Expressões como “habitualidade delitiva”, “criminoso contumaz”, “criminoso habitual, que faz do crime seu meio de vida” também já se tornaram “chavões” ou “clichês”, pois são empregadas rotineiramente para afastar a incidência do princípio da insignificância, muitas vezes sem que o agente tenha sequer uma condenação transitada em julgado, malferindo-se o princípio da presunção de inocência.  

Argumenta-se com frequência que “comportamentos contrários à lei penal, mesmo que insignificantes, quando constantes, devido à sua reprovabilidade, perdem a característica da bagatela e devem se submeter ao direito penal”.[44] Entretanto, esquece-se que o Direito Penal é a arma mais poderosa de que dispõe o Estado para a repressão de condutas desvirtuadas e, por isso, deve ser a ultima ratio.

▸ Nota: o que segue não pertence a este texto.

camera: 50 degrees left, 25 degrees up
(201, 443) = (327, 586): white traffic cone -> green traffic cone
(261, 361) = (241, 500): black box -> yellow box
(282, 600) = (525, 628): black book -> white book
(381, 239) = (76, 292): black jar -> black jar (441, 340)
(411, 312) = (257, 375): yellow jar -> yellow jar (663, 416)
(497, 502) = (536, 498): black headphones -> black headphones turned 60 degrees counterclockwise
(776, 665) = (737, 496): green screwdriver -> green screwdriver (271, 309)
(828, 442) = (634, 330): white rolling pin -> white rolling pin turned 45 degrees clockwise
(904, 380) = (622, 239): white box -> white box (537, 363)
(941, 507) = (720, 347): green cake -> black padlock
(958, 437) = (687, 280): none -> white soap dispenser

Sobre esse aspecto, citam-se as considerações de Fernando Célio de Brito Nogueira:[45]

“[...] numa visão mais humanizada do Direito Penal, o princípio da insignificância não pode ser desprezado ou desconsiderado a pretexto de fomentar a impunidade. O que fomenta a impunidade e o recrudescimento da criminalidade são muito mais a ausência de resposta estatal efetiva aos grandes desmandos e ilicitudes da Nação, condutas que não raras vezes sangram os cofres públicos e o bolso dos cidadãos que trabalham e pagam impostos, bem como o não-atendimento das necessidades básicas das pessoas”.

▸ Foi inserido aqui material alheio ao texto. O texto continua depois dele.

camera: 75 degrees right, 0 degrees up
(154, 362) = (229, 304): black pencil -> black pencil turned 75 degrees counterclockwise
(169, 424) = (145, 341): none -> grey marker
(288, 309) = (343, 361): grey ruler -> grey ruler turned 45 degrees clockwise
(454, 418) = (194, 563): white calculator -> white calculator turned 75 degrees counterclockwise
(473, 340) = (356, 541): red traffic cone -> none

A sociedade certamente se contentará com a condenação daquele empresário que promove o ingresso de mercadorias em território nacional, iludindo tributos na monta de R$ 10.000,00 (dez mil reais), e não com a daquele desempregado que subtrai latas de azeite ou tubos de pastas de dentes.

Cumpre frisar que não se pretende com este breve estudo sustentar a aplicação indiscriminada do princípio da insignificância a toda e qualquer conduta, pois sabe-se que qualquer ofensa a determinados bens jurídicos, como por exemplo, à vida ou à dignidade sexual, é, por si só, constitucionalmente relevante. O que se busca é demonstrar a necessidade de construção de decisões justas com aplicação racional do referido princípio, por meio de critérios não meramente subjetivos.

Em virtude dessas ponderações, conclui-se que o princípio da insignificância, trazido pela jurisprudência comumente com um discurso garantista, se trata de mais um mecanismo dentro do sistema penal de garantir e legitimar a seleção de pessoas e não comportamentos a serem submetidos a lei penal.